An sich ist die Konstellation mit Jackie zu reisen ideal. Natürlich insbesondere hier in Frankreich, wo sie sowohl die Sprache spricht, als auch in jeder großen Stadt Freunde hat, bei welchen wir unterkommen können. Doch auch grundlegend sind Jackie und ich hervorragende Reisekumpanen. An fast allem interessiert, willig früh aufzustehen und den ganzen Tag auf den Beinen zu verbringen. Aber auch sofort einig, dass wir weder den Eifelturm sehen müssen noch die Mona Lisa. Dafür werden die Museen der Stadt erkundet, zum Teil 12h am Tag.

 

Von Paris aus geht es mit dem Zug nach Lyon. Dort nutzen wir vor allem die öffentlichen Fahrräder, welche man sich für 30min umsonst ausleihen kann. Dies artet zu einer Tour von Radstation zu Radstation zu beiden Seiten der Rhone aus. Diese Stadt ist einfach wunderschön und mehr und mehr wird mir klar, dass ich für eine ausgedehnte Tour nach Frankreich zurück kehren muss.

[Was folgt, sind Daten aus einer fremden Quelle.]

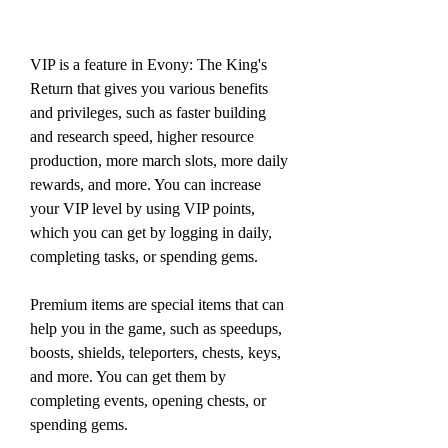
VIP is a feature in Evony: The King's 
Return that gives you various benefits 
and privileges, such as faster building 
and research speed, higher resource 
production, more march slots, more daily 
rewards, and more. You can increase 
your VIP level by using VIP points, 
which you can get by logging in daily, 
completing tasks, or spending gems.
Premium items are special items that can 
help you in the game, such as speedups, 
boosts, shields, teleporters, chests, keys, 
and more. You can get them by 
completing events, opening chests, or 
spending gems.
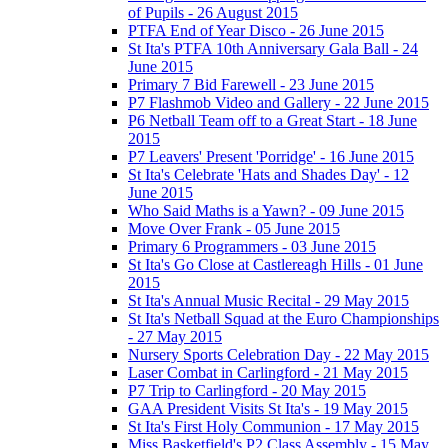
of Pupils - 26 August 2015
PTFA End of Year Disco - 26 June 2015
St Ita's PTFA 10th Anniversary Gala Ball - 24
June 2015
Primary 7 Bid Farewell - 23 June 2015
P7 Flashmob Video and Gallery - 22 June 2015
P6 Netball Team off to a Great Start - 18 June
2015
P7 Leavers' Present 'Porridge' - 16 June 2015
St Ita's Celebrate 'Hats and Shades Day' - 12
June 2015
Who Said Maths is a Yawn? - 09 June 2015
Move Over Frank - 05 June 2015
Primary 6 Programmers - 03 June 2015
St Ita's Go Close at Castlereagh Hills - 01 June
2015
St Ita's Annual Music Recital - 29 May 2015
St Ita's Netball Squad at the Euro Championships
- 27 May 2015
Nursery Sports Celebration Day - 22 May 2015
Laser Combat in Carlingford - 21 May 2015
P7 Trip to Carlingford - 20 May 2015
GAA President Visits St Ita's - 19 May 2015
St Ita's First Holy Communion - 17 May 2015
Miss Basketfield's P2 Class Assembly - 15 May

Von Lyon holt uns Jackies Vater mit seinem Kleinflugzeug ab, welches ich dann sogar zum Teil steuere. So unruhig wie dieses in der Luft liegt so sehr bin ich von den weichen Landungen der Passagierflugzeuge beeindruckt, auch wenn wir sogar auf einer einfachen Wiese landen können. Jackie Eltern sind zuvorkommen und die zweite Frau ihres Vaters führt uns an einem Mittag in Marseille sogar zum Muscheln und Schnecken Essen aus. Wir machen Jackies Kleinstadt mit den Rädern unsicher und ich koche an einem Abend Curryfisch mit meinen ersten selbst zubereiteten Calamari als Vorspeise.  

Ein Bekanntschaft vom ersten Abend in Paris führt mich zu guter Letzt noch in die viertgrößte Stadt Frankreichs, Toulouse. Allerdings nur für einen verrückt ungewöhnlichen Abend. Aurelien, welcher in Kanada Musik studiert, bringt mich in eine Wohnung und gefühlt direkt in die 60er Jahre. Hier wird Swing und Jazz improvisiert, annähernd jeder der rund 20 Anwesenden hat mindestens ein Instrument dabei. Es wird aufgespielt, getrunken und geraucht bis weit nach Mitternacht ein Nachbar zögerlich um Ruhe bittet, was ich in dem alten Haus und an einem Wochentag umso beeindruckender finde. Aber damit ist die Party noch lange nicht vorbei. In den Morgenstunden suchen sich die Müden dann nach und nach Schlafplätze. Ich habe es mit einem Bett, welches als Couch dient, gut getroffen. Meine Rückfahrt mit einer Mitfahrgelegenheit misslingt und so geht es nach einem herrlichen späten Frühstück mit gebratenen Eiern und frischem Brot vom Bäcker um die Ecke mit dem Zug zurück zu Jackie.

 

Jackie und ich planen unsere Reiseabendteuer nächstes Jahr in Asien fortzusetzen, aber jetzt geht es für mich erst einmal nach Hause um in wenigen Tagen mit meiner Mum für eine Woche wohlverdient im all-inclusive LIDL-Reisen-Schnäppchen Urlaub in Tunesien auszuspannen.